Task goal>
In the extracted text of every item below, switch each "Dignity Health Arena" to "the arena" and leave everything else unchanged. Reproduce only the extracted text, without the pictures.

[Page images and extracted text]
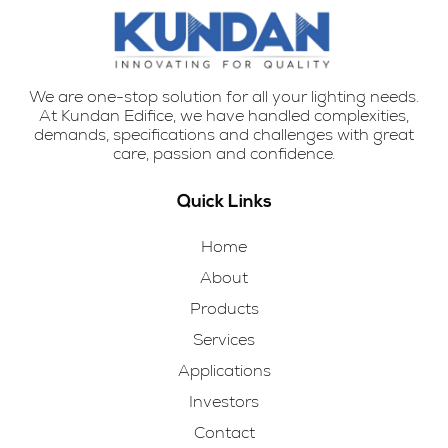
We are one-stop solution for all your lighting needs.
At Kundan Edifice, we have handled complexities,
demands, specifications and challenges with great
care, passion and confidence.
Quick Links
Home
About
Products
Services
Applications
Investors
Contact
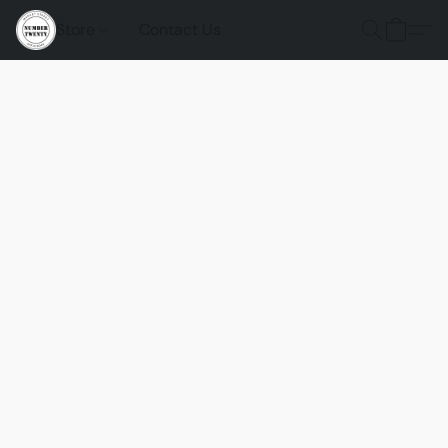
Store
Contact Us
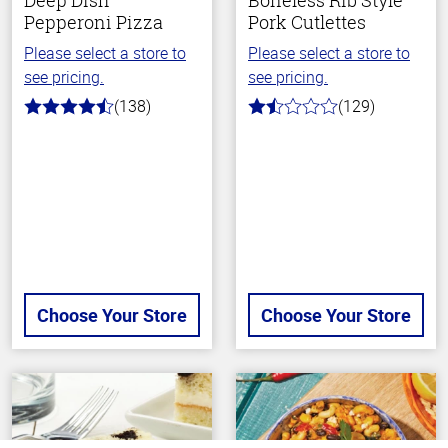
Deep Dish
Boneless Rib Style
Pepperoni Pizza
Pork Cutlettes
Please select a store to
Please select a store to
see pricing.
see pricing.
(138)
(129)
4.2
1.6
out
out
of
of
5
5
stars
stars
Choose Your Store
Choose Your Store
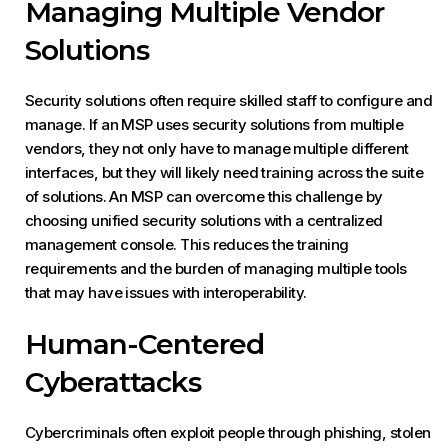
Managing Multiple Vendor
Solutions
Security solutions often require skilled staff to configure and
manage. If an MSP uses security solutions from multiple
vendors, they not only have to manage multiple different
interfaces, but they will likely need training across the suite
of solutions. An MSP can overcome this challenge by
choosing unified security solutions with a centralized
management console. This reduces the training
requirements and the burden of managing multiple tools
that may have issues with interoperability.
Human-Centered
Cyberattacks
Cybercriminals often exploit people through phishing, stolen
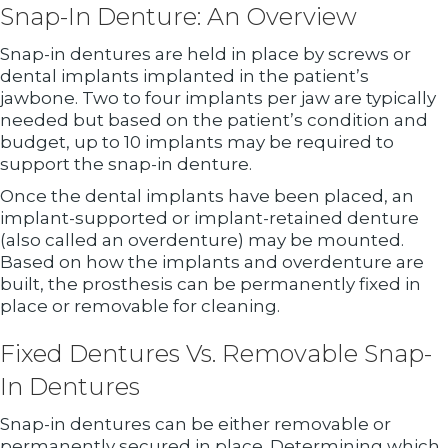
Snap-In Denture: An Overview
Snap-in dentures are held in place by screws or
dental implants implanted in the patient’s
jawbone. Two to four implants per jaw are typically
needed but based on the patient’s condition and
budget, up to 10 implants may be required to
support the snap-in denture.
Once the dental implants have been placed, an
implant-supported or implant-retained denture
(also called an overdenture) may be mounted.
Based on how the implants and overdenture are
built, the prosthesis can be permanently fixed in
place or removable for cleaning.
Fixed Dentures Vs. Removable Snap-
In Dentures
Snap-in dentures can be either removable or
permanently secured in place. Determining which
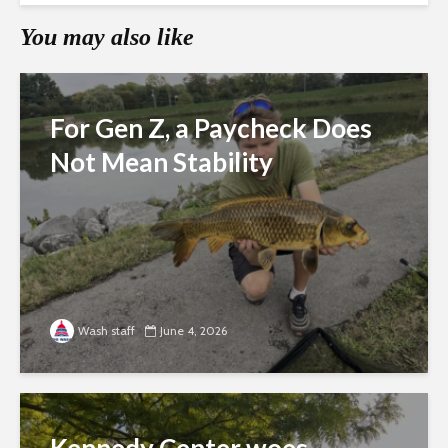
You may also like
For Gen Z, a Paycheck Does
Not Mean Stability
Wash staff
June 4, 2026
Kennedy Center woes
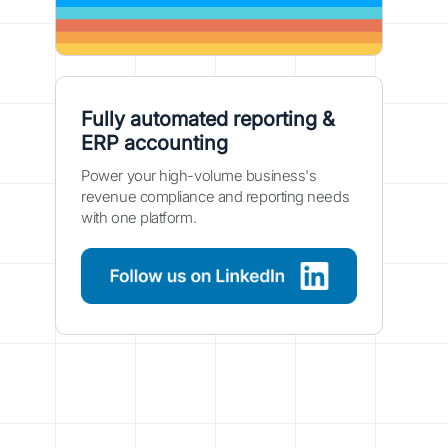
Fully automated reporting &
ERP accounting
Power your high-volume business's
revenue compliance and reporting needs
with one platform.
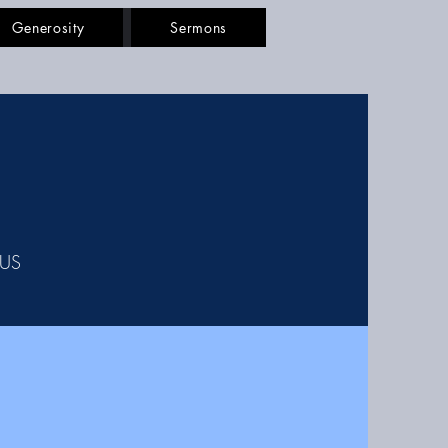
Generosity
Sermons
SUS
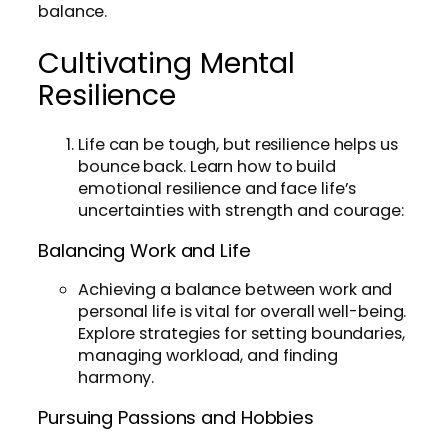
balance.
Cultivating Mental
Resilience
Life can be tough, but resilience helps us
bounce back. Learn how to build
emotional resilience and face life’s
uncertainties with strength and courage:
Balancing Work and Life
Achieving a balance between work and
personal life is vital for overall well-being.
Explore strategies for setting boundaries,
managing workload, and finding
harmony.
Pursuing Passions and Hobbies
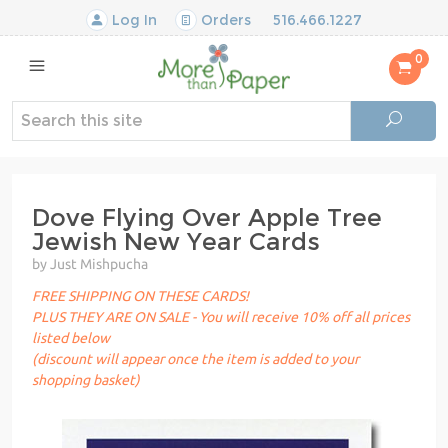
Log In
Orders
516.466.1227
0
Dove Flying Over Apple Tree
Jewish New Year Cards
by Just Mishpucha
FREE SHIPPING ON THESE CARDS!
PLUS THEY ARE ON SALE - You will receive 10% off all prices
listed below
(discount will appear once the item is added to your
shopping basket)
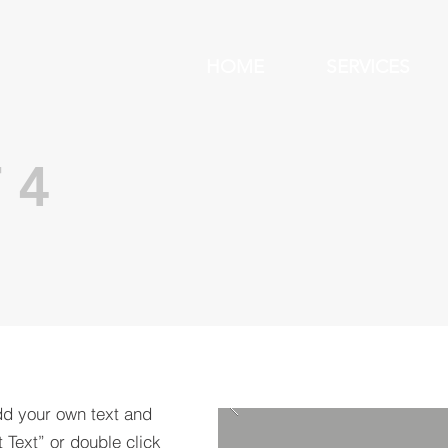
HOME
SERVICES
 4
dd your own text and
t Text” or double click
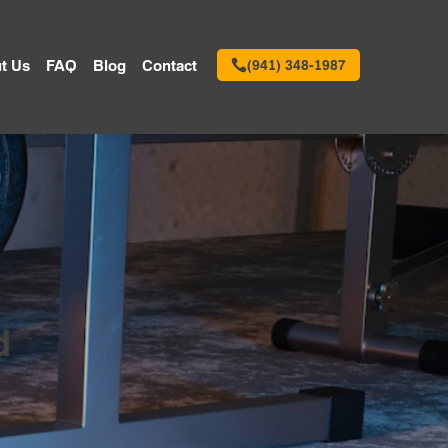
t Us
FAQ
Blog
Contact
(941) 348-1987
d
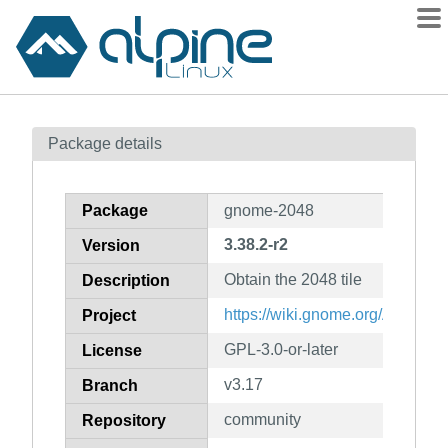
Packages
Package details
Contents
Flagged
Package
gnome-2048
How to flag
3.38.2-r2
Version
wiki
Obtain the 2048 tile
mirrors
Description
gitlab
https://wiki.gnome.org/Apps/20
Project
git
GPL-3.0-or-later
License
v3.17
Branch
community
Repository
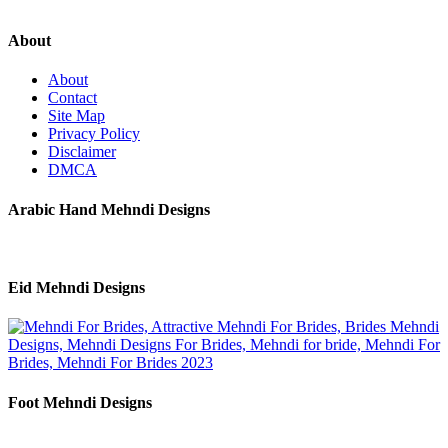
About
About
Contact
Site Map
Privacy Policy
Disclaimer
DMCA
Arabic Hand Mehndi Designs
Eid Mehndi Designs
Foot Mehndi Designs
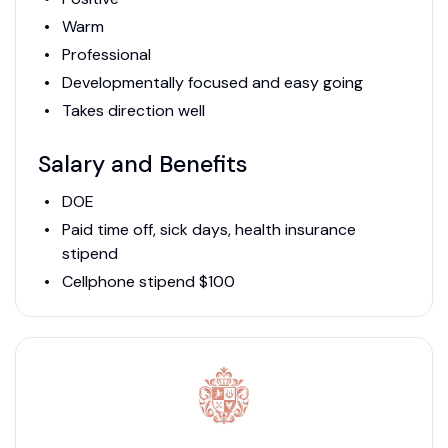
Warm
Professional
Developmentally focused and easy going
Takes direction well
Salary and Benefits
DOE
Paid time off, sick days, health insurance
stipend
Cellphone stipend $100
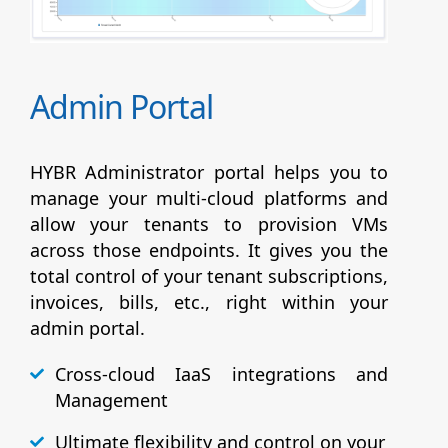
Admin Portal
HYBR Administrator portal helps you to
manage your multi-cloud platforms and
allow your tenants to provision VMs
across those endpoints. It gives you the
total control of your tenant subscriptions,
invoices, bills, etc., right within your
admin portal.
Cross-cloud IaaS integrations and
Management
Ultimate flexibility and control on your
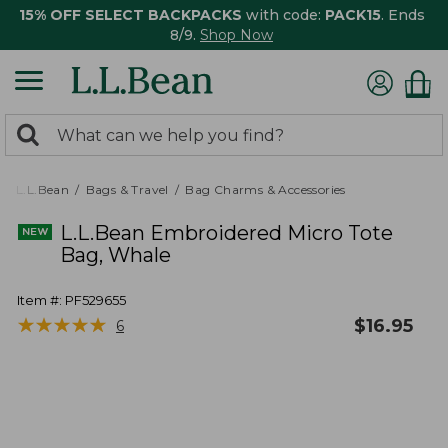
15% OFF SELECT BACKPACKS
with code:
PACK15
. Ends
8/9.
Shop Now
0
Search:
search
items
returned.
L.L.Bean
Bags & Travel
Bag Charms & Accessories
L.L.Bean Embroidered Micro Tote
Bag, Whale
Item #:
PF529655
★
★
★
★
★
★
★
★
★
★
$
16.95
6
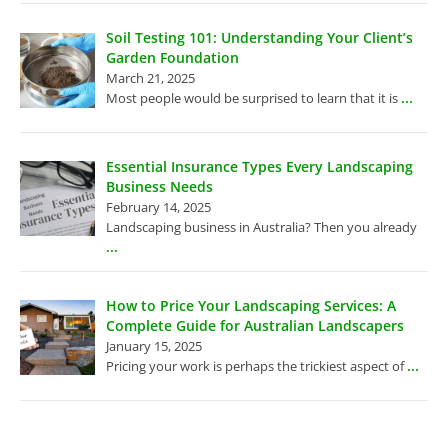
Soil Testing 101: Understanding Your Client’s
Garden Foundation
March 21, 2025
...
Most people would be surprised to learn that it is
Essential Insurance Types Every Landscaping
Business Needs
February 14, 2025
Landscaping business in Australia? Then you already
...
How to Price Your Landscaping Services: A
Complete Guide for Australian Landscapers
January 15, 2025
...
Pricing your work is perhaps the trickiest aspect of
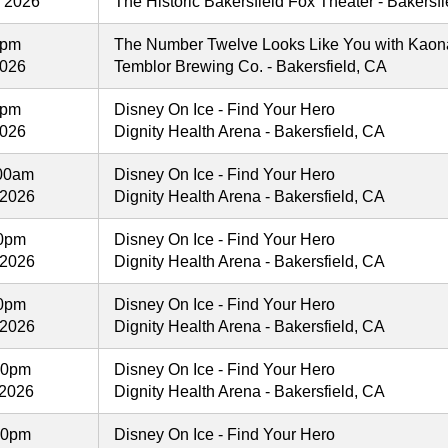
, 2026
The Historic Bakersfield Fox Theater - Bakersf
0pm
The Number Twelve Looks Like You with Kaon
2026
Temblor Brewing Co. - Bakersfield, CA
0pm
Disney On Ice - Find Your Hero
2026
Dignity Health Arena - Bakersfield, CA
:00am
Disney On Ice - Find Your Hero
 2026
Dignity Health Arena - Bakersfield, CA
00pm
Disney On Ice - Find Your Hero
 2026
Dignity Health Arena - Bakersfield, CA
00pm
Disney On Ice - Find Your Hero
 2026
Dignity Health Arena - Bakersfield, CA
00pm
Disney On Ice - Find Your Hero
 2026
Dignity Health Arena - Bakersfield, CA
00pm
Disney On Ice - Find Your Hero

Task result>
We are one-stop solution for all your lighting needs.
At Kundan Edifice, we have handled complexities,
demands, specifications and challenges with great
care, passion and confidence.
Quick Links
Home
About
Products
Services
Applications
Investors
Contact
Store
Contact Us
Deep Dish
Boneless Rib Style
Pepperoni Pizza
Pork Cutlettes
Please select a store to
Please select a store to
see pricing.
see pricing.
(138)
(129)
4.2
1.6
out
out
of
of
5
5
stars
stars
Choose Your Store
Choose Your Store
Managing Multiple Vendor
Solutions
Security solutions often require skilled staff to configure and
manage. If an MSP uses security solutions from multiple
vendors, they not only have to manage multiple different
interfaces, but they will likely need training across the suite
of solutions. An MSP can overcome this challenge by
choosing unified security solutions with a centralized
management console. This reduces the training
requirements and the burden of managing multiple tools
that may have issues with interoperability.
Human-Centered
Cyberattacks
Cybercriminals often exploit people through phishing, stolen
Snap-In Denture: An Overview
Snap-in dentures are held in place by screws or
dental implants implanted in the patient’s
jawbone. Two to four implants per jaw are typically
needed but based on the patient’s condition and
budget, up to 10 implants may be required to
support the snap-in denture.
Once the dental implants have been placed, an
implant-supported or implant-retained denture
(also called an overdenture) may be mounted.
Based on how the implants and overdenture are
built, the prosthesis can be permanently fixed in
place or removable for cleaning.
Fixed Dentures Vs. Removable Snap-
In Dentures
Snap-in dentures can be either removable or
permanently secured in place. Determining which
You may also like
For Gen Z, a Paycheck Does
Not Mean Stability
Wash staff
June 4, 2026
Kennedy Center woes
Fully automated reporting &
ERP accounting
Power your high-volume business's
revenue compliance and reporting needs
with one platform.
Generosity
Sermons
SUS
balance.
Cultivating Mental
Resilience
Life can be tough, but resilience helps us
bounce back. Learn how to build
emotional resilience and face life’s
uncertainties with strength and courage:
Balancing Work and Life
Achieving a balance between work and
personal life is vital for overall well-being.
Explore strategies for setting boundaries,
managing workload, and finding
harmony.
Pursuing Passions and Hobbies
Log In
Orders
516.466.1227
0
Dove Flying Over Apple Tree
Jewish New Year Cards
by Just Mishpucha
FREE SHIPPING ON THESE CARDS!
PLUS THEY ARE ON SALE - You will receive 10% off all prices
listed below
(discount will appear once the item is added to your
shopping basket)
HOME
SERVICES
 4
dd your own text and
t Text” or double click
t Us
FAQ
Blog
Contact
(941) 348-1987
d
Packages
Package details
Contents
Flagged
Package
gnome-2048
How to flag
3.38.2-r2
Version
wiki
Obtain the 2048 tile
mirrors
Description
gitlab
https://wiki.gnome.org/Apps/20
Project
git
GPL-3.0-or-later
License
v3.17
Branch
community
Repository
About
About
Contact
Site Map
Privacy Policy
Disclaimer
DMCA
Arabic Hand Mehndi Designs
Eid Mehndi Designs
Foot Mehndi Designs
Warm
Professional
Developmentally focused and easy going
Takes direction well
Salary and Benefits
DOE
Paid time off, sick days, health insurance
stipend
Cellphone stipend $100
Admin Portal
HYBR Administrator portal helps you to
manage your multi-cloud platforms and
allow your tenants to provision VMs
across those endpoints. It gives you the
total control of your tenant subscriptions,
invoices, bills, etc., right within your
admin portal.
Cross-cloud IaaS integrations and
Management
Ultimate flexibility and control on your
15% OFF SELECT BACKPACKS
with code:
PACK15
. Ends
8/9.
Shop Now
0
Search:
search
items
returned.
L.L.Bean
Bags & Travel
Bag Charms & Accessories
L.L.Bean Embroidered Micro Tote
Bag, Whale
Item #:
PF529655
★
★
★
★
★
★
★
★
★
★
$
16.95
6
Soil Testing 101: Understanding Your Client’s
Garden Foundation
March 21, 2025
...
Most people would be surprised to learn that it is
Essential Insurance Types Every Landscaping
Business Needs
February 14, 2025
Landscaping business in Australia? Then you already
...
How to Price Your Landscaping Services: A
Complete Guide for Australian Landscapers
January 15, 2025
...
Pricing your work is perhaps the trickiest aspect of
, 2026
The Historic Bakersfield Fox Theater - Bakersf
0pm
The Number Twelve Looks Like You with Kaon
2026
Temblor Brewing Co. - Bakersfield, CA
0pm
Disney On Ice - Find Your Hero
2026
the arena - Bakersfield, CA
:00am
Disney On Ice - Find Your Hero
 2026
the arena - Bakersfield, CA
00pm
Disney On Ice - Find Your Hero
 2026
the arena - Bakersfield, CA
00pm
Disney On Ice - Find Your Hero
 2026
the arena - Bakersfield, CA
00pm
Disney On Ice - Find Your Hero
 2026
the arena - Bakersfield, CA
00pm
Disney On Ice - Find Your Hero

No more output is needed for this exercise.